A vector is just a list of numbers. That's it. In 2D space, two numbers place a point on a grid. In 3D, three numbers. A language model works with vectors that have hundreds or thousands of numbers -- but the idea is the same.
Each number is a dimension. You can think of each dimension as a dial, and the combination of all the dial settings together describes a unique position in space. That position is the concept.
Vectors also have direction and magnitude. The direction (the angle it points) carries meaning. The length tells you how strongly something is expressed. Two vectors pointing the same direction represent similar things. Pointing opposite? Opposites.
The process has two steps. First, text gets tokenized -- chopped into chunks (tokens). These might be whole words, parts of words, or single characters. Each token gets a unique integer ID. Nothing semantic yet, just an index.
Then each token ID gets looked up in an embedding table -- a giant matrix where each row is a learned vector. Row 4291 might be the vector for "king". That vector was learned during training by adjusting those numbers until the model got good at predicting text.
The genius is that this training process forces geometry to emerge. The model never gets told "make 'dog' and 'cat' close together." It just learns to predict text, and the most efficient way to do that turns out to encode semantic relationships as spatial proximity. The structure is an emergent side effect of compression under pressure.
When a language model learns from text, it encodes concepts as directions in space. Not metaphorically -- literally. Each word or concept gets a vector: a list of thousands of numbers that places it at a specific point in a high-dimensional space.
The wild part: the relationships between concepts are preserved as geometric relationships. Gender isn't stored as a rule. It's just a direction. A consistent arrow you can add or subtract.
This is the Linear Representation Hypothesis -- the idea that semantic relationships map cleanly to vector arithmetic. It mostly works. But it's probably just the surface of something deeper.
Here's the problem: a model with 4096 dimensions can only have 4096 truly orthogonal (non-interfering) directions. But language has millions of concepts. How does it fit?
The answer is superposition -- features get packed at angles that are almost orthogonal, like cramming too many vectors into a space where they slightly overlap. The geometry that emerges looks like polytopes and sphere-packing.
For small numbers of features, the optimal packing isn't random -- it produces pentagons, tetrahedra, icosahedra. Structures whose angles are determined by the golden ratio φ. The model discovers these configurations automatically because they minimize cross-feature interference.
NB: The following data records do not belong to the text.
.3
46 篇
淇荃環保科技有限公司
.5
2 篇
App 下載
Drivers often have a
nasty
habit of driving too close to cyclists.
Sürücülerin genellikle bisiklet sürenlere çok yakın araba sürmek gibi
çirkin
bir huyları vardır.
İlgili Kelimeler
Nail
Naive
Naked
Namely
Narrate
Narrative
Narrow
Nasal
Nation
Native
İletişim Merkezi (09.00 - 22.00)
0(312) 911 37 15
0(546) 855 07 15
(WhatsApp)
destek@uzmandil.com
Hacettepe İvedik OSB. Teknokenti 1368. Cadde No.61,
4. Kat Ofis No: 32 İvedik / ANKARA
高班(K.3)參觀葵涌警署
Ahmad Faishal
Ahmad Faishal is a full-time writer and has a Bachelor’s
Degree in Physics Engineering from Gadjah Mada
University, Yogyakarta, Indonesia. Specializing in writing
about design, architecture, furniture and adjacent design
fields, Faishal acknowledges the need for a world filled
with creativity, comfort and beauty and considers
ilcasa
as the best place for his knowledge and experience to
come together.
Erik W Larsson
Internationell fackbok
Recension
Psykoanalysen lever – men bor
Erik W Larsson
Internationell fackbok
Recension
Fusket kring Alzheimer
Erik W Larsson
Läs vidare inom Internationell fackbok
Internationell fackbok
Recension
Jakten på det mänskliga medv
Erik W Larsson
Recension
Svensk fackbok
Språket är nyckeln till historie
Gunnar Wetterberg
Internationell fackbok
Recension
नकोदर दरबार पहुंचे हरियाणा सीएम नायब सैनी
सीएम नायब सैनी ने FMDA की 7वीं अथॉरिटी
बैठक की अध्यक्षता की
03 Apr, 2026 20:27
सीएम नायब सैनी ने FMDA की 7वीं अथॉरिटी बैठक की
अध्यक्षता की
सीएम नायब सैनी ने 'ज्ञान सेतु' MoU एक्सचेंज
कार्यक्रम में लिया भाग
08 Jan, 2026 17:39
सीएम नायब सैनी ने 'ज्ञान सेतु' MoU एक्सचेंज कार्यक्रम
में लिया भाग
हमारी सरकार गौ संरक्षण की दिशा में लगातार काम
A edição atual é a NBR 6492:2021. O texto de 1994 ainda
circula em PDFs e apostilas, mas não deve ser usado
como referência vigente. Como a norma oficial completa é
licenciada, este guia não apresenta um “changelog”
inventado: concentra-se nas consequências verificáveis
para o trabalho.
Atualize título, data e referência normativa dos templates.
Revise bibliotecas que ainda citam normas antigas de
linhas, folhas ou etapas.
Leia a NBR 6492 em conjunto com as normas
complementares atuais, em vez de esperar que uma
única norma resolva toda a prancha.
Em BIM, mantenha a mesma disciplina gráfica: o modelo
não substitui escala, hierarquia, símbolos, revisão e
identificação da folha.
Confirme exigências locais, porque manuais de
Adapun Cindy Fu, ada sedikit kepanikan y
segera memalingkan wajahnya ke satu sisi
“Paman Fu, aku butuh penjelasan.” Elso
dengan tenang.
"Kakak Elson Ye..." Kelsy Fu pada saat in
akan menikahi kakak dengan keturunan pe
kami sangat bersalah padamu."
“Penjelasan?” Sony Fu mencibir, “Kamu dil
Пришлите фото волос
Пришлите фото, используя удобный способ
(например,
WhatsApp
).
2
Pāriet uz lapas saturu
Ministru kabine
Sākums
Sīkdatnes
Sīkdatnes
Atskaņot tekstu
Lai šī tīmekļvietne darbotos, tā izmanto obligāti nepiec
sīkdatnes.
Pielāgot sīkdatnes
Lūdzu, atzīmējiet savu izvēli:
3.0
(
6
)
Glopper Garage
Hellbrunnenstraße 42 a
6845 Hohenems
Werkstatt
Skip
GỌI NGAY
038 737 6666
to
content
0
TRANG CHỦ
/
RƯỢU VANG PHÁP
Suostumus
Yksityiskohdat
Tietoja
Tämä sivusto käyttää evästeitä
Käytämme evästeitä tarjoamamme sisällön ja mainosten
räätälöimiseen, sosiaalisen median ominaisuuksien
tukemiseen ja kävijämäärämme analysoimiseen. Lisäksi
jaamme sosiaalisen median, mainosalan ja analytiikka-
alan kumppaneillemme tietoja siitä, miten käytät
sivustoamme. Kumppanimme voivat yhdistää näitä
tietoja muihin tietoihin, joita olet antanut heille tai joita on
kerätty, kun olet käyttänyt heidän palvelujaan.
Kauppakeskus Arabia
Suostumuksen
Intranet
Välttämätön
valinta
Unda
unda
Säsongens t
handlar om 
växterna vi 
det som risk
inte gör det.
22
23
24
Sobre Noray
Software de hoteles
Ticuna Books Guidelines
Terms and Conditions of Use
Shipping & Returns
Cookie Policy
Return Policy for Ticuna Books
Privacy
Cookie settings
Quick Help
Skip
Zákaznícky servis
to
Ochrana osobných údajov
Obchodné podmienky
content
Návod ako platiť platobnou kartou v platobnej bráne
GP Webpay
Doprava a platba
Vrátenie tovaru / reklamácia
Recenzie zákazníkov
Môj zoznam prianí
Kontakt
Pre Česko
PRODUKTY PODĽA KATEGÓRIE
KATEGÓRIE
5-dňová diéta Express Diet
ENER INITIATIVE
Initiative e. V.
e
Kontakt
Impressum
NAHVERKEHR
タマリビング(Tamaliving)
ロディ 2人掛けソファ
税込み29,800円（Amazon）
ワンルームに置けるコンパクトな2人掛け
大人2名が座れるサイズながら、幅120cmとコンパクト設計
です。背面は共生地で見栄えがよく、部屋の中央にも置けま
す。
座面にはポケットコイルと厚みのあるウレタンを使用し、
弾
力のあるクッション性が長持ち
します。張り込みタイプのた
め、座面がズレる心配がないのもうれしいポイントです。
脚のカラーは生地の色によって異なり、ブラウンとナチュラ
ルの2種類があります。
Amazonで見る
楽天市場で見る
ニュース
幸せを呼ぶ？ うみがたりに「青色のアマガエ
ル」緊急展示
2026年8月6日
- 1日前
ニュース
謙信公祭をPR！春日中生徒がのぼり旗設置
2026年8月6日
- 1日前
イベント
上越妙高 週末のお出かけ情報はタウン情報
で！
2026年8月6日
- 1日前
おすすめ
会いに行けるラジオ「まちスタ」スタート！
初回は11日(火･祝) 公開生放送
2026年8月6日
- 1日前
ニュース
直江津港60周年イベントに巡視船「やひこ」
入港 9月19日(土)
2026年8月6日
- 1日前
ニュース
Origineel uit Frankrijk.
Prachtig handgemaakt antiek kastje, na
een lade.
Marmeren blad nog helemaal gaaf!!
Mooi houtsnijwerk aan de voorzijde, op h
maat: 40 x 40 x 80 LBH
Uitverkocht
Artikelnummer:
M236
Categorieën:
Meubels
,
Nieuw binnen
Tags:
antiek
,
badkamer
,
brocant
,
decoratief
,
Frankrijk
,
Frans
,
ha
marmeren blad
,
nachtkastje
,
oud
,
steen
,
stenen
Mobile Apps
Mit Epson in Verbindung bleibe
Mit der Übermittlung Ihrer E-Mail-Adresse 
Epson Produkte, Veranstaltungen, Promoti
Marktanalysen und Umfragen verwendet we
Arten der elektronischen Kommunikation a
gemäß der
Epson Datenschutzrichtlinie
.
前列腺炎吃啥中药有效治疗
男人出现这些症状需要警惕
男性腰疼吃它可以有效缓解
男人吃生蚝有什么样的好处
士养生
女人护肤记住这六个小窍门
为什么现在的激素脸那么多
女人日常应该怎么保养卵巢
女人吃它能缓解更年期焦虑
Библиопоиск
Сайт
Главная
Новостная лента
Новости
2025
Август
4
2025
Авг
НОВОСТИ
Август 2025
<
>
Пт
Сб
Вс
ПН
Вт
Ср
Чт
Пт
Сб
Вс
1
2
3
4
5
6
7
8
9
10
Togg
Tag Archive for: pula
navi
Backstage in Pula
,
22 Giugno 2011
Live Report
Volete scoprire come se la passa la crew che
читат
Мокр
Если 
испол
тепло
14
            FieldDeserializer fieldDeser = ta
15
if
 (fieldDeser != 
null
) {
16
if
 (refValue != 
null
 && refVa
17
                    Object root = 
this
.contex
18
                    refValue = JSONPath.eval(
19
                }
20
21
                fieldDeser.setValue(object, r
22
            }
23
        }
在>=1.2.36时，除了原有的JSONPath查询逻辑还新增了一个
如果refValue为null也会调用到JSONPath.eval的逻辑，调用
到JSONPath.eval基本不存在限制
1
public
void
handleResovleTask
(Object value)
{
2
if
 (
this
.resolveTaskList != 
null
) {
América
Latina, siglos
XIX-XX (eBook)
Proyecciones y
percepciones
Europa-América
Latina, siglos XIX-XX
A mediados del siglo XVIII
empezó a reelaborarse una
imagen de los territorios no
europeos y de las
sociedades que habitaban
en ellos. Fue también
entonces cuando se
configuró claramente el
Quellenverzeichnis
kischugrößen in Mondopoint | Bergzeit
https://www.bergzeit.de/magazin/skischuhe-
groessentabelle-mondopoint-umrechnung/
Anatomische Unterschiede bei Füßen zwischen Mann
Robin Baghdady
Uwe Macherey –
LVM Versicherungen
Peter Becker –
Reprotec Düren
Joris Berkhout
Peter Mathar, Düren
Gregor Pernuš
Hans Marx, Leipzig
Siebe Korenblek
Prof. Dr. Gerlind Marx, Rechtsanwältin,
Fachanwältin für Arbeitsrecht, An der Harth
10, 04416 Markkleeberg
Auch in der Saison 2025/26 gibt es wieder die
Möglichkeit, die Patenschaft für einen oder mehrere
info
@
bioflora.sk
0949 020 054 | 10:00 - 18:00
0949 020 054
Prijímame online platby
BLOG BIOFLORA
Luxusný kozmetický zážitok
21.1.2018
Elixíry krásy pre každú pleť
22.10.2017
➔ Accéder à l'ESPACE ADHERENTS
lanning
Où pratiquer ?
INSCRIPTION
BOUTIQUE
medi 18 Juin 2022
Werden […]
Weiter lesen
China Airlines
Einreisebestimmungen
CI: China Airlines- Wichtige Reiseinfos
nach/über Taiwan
Not every concept is linear. Some things wrap around. The days of the week form a cycle. Musical pitch repeats at the octave. The months loop back. Hue circles around the color wheel.
For these, the model can't use a line -- it uses a ring. Topologically S¹. Researchers have found evidence that models actually do this: temporal and periodic concepts cluster on circular manifolds embedded in the high-dimensional space.
For music specifically: the chromatic scale seems to form a helix, where pitch increases along the axis and octave equivalence creates the wrap. The same note in different octaves is "close" in a way that a flat line can't capture.
Topological Data Analysis (TDA) lets you ask a brutal question about a cloud of points in high-dimensional space: how many holes does it have? Not visually -- mathematically. Loops, voids, tunnels.
A loop is a "1-cycle" -- you can draw a closed path through the data that can't be shrunk to a point without leaving the data cloud. Researchers have found these in embedding spaces. They correspond to cyclic relationships -- exactly the periodic concepts above.
A void is a "2-cycle" -- an empty interior surrounded by the data, like a bubble. These might correspond to conceptual boundaries, category edges, or things the model refuses to interpolate through.
Raw activation space is messy because of superposition. Sparse Autoencoders (SAEs) are a technique for disentangling it -- expanding the compressed representation into a much larger space where features are forced to be sparse: only a few active at a time.
The result is a cleaner feature space where individual directions correspond to interpretable concepts. The geometry of this expanded space is what researchers are now studying for complex structure -- looking for the polytopes, rings, and topological features described above, but in a cleaner signal.
This is where the real work is happening right now. The question of whether golden ratio structures, higher-genus surfaces, or other exotic geometry emerge in SAE feature space at scale is genuinely open.